The Eda Haredit inspector supervising Barkan confirmed to Kan that he does not allow most of the Ethiopian employees to touch the wine, explaining that the private organization “is not willing to accept Ethiopians.”

They do not hold by the Chief Rabbis’ rulings and have decided these people’s status is uncertain whether or not they converted.

And that is why this story is particularly important for conversion candidates to understand. Whether or not someone thinks of Ethiopian Jews as a whole or individual Ethiopian Jews as converts, this situation shows conversion denial on top of the racism involved (racism and conversion denial often go hand in hand, btw). It’s important that so many people are willing to ignore or deny conversions they don’t like. The normalization of the idea that some conversions are valid and some aren’t even when performed by the same agency, the Rabbinate, is unacceptable on multiple levels. You must understand that no conversion is ever “safe” from questioning by people with bad motives (or simply bad middos). Stop looking for the bulletproof conversion because it doesn’t exist, and it never will so long as we accept conversion denial as valid discourse. No one should ever pick and choose conversions to accept. If you want to deny all conversions from a particular beit din, that’s a different discussion.

Back to the story. Edah told Barkan that Ethiopian Jews cannot be allowed to touch wine, or else it will become treif. And can you imagine how many ways you might accidentally touch wine or a vessel holding it in a winery?? Barkan began transferring Ethiopian employees to other parts of the business. Some early reports said they were fired, but that doesn’t appear to be the case. Barkan went out of its way later to say that the transfers did not harm the employees’ livelihood, which was nice of them I guess. 

In the initial story, the CEO of Barkan was recorded discussing this new requirement: 

“I am in a very uncomfortable situation regarding the kashrut,” Barkan CEO Gilles Assouline can be heard explaining to the Ethiopian worker in the recorded phone call obtained by Kan.
“Because of the kashrut, I need to transfer Yair (another Ethiopian worker) to a different work station… so that he won’t be next to the doors touching the filling [containers],” he said.
“Everyone has their values, and I have mine, and you are a Jew, he’s a Jew and I’m a Jew. But, at the end of the day it’s business, and business is business,” Assouline told the worker.
“We can’t leave this market for [rival winery] Teperberg. They are taking over this market and we are going to be in trouble because of it,” he added.

As you can imagine, people are pretty angry about these comments.

The current Sephardi Chief Rabbi Yitzhak Yosef decried this requirement by Edah as “pure racism.” In fact, he sounds pretty woke:

“There is absolutely no explanation for this kind of requirement [to ban Ethiopian Jews], except for pure racism. Ethiopian immigrants are unquestionably Jewish. The real question is whether we can rely on a Kashrut authority which likes to think of itself as being strict, but engages in ‘whitewashing’ and [behavior that amounts to] shedding the blood of other Jews, just because of their skin color.”

(He’s not actually woke… he referred to African-Americans as “monkeys” in a sermon back in March and said he was just using a Talmudic term.
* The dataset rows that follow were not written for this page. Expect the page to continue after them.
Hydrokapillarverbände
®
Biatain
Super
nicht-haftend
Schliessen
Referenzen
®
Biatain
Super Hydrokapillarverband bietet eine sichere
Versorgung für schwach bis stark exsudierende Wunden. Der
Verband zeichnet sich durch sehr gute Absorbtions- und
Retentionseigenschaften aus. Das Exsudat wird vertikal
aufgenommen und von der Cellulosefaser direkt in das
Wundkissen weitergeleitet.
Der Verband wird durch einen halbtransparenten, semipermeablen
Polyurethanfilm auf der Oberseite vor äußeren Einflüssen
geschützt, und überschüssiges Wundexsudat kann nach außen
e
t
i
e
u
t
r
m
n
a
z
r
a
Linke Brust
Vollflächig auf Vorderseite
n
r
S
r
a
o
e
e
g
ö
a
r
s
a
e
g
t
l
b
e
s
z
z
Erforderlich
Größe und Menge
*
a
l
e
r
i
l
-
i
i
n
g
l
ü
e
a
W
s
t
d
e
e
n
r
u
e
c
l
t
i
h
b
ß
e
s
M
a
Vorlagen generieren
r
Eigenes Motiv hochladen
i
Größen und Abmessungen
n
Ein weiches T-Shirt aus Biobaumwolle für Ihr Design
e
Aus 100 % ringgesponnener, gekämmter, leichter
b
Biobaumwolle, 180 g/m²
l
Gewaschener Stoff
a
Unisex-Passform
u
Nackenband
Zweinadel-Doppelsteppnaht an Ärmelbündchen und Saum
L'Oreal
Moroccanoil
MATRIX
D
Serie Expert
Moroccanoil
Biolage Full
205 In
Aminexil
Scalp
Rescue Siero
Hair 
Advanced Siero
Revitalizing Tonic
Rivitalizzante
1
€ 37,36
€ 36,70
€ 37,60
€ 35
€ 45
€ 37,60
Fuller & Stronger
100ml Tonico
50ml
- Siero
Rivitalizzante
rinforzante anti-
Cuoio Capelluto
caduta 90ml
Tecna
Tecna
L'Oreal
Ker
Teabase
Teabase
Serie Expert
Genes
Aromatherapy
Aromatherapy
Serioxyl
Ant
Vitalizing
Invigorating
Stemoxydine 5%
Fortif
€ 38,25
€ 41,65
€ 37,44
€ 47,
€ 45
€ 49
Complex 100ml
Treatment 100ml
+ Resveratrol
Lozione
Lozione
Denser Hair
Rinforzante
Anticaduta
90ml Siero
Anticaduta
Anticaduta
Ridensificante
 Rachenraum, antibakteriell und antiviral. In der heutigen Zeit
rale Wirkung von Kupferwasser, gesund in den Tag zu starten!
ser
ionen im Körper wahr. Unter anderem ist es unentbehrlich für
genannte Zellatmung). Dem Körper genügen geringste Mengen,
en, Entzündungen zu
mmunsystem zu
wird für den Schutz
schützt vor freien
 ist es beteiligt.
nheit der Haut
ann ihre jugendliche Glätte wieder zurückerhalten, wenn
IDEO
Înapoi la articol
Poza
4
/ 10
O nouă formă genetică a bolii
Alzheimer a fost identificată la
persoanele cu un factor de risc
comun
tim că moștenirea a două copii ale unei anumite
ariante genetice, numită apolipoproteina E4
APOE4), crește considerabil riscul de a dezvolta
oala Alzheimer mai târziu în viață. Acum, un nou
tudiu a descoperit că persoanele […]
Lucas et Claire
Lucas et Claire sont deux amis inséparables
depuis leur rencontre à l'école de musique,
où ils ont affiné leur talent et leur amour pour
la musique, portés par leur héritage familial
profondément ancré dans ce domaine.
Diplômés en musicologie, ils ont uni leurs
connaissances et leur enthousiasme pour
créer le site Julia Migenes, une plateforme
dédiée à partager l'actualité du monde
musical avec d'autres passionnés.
Maybe he views American non-Jews differently from Israeli Jews?)

I haven’t seen a statement by the Chief Ashkenazi Rabbi or the Rabbinate.

My hot take: why the outrage against Barkan? Where’s the outrage against Edah HaHaredit? That’s the boycott you should be having if you want to boycott something. I may not like what Barkan’s CEO said, but he’s not wrong: if he wants to stay in business (and keep these employees employed), he feels he needs this certification, and he has to do what the certifying agency tells him even if he disagrees and even if he thinks the request is in violation of halacha. And this is the argument that everyone makes against kashrut agencies when they get all worked up at Shabbat lunch: agencies using their power over companies to make them do things that are questionable morally or ethically or even legally.

Boycotting Barkan doesn’t solve the problem. It deflects from the problem and punishes one of the victims of a broken system. (As always, some victims are less sympathetic than others, but I do not doubt that this CEO was pushed against the wall on this issue; if nothing else, it’s incredibly inconvenient and costly for him to move the Ethiopian workers and train replacements for them – I think he would have done this long ago if he honestly believed in this ruling. I believe it was only done because of Edah.)

Quickly, Barkan announced that workers would be returned to their jobs. I didn’t find anything about whether they would continue to be certified by Eda HaHaredit or whether Eda would change their own policies. So as far I can tell, the problem continues, and we should not be lulled into complacency by such a temporary victory against one business when the agency itself continues to hold businesses to such a policy that is racist and against halacha. 

1 thought on “Controversy You Should Understand: The Calls to Boycott Barkan Wine”

  1. Hello,

    I stumbled across your blog. Good luck on your Journey!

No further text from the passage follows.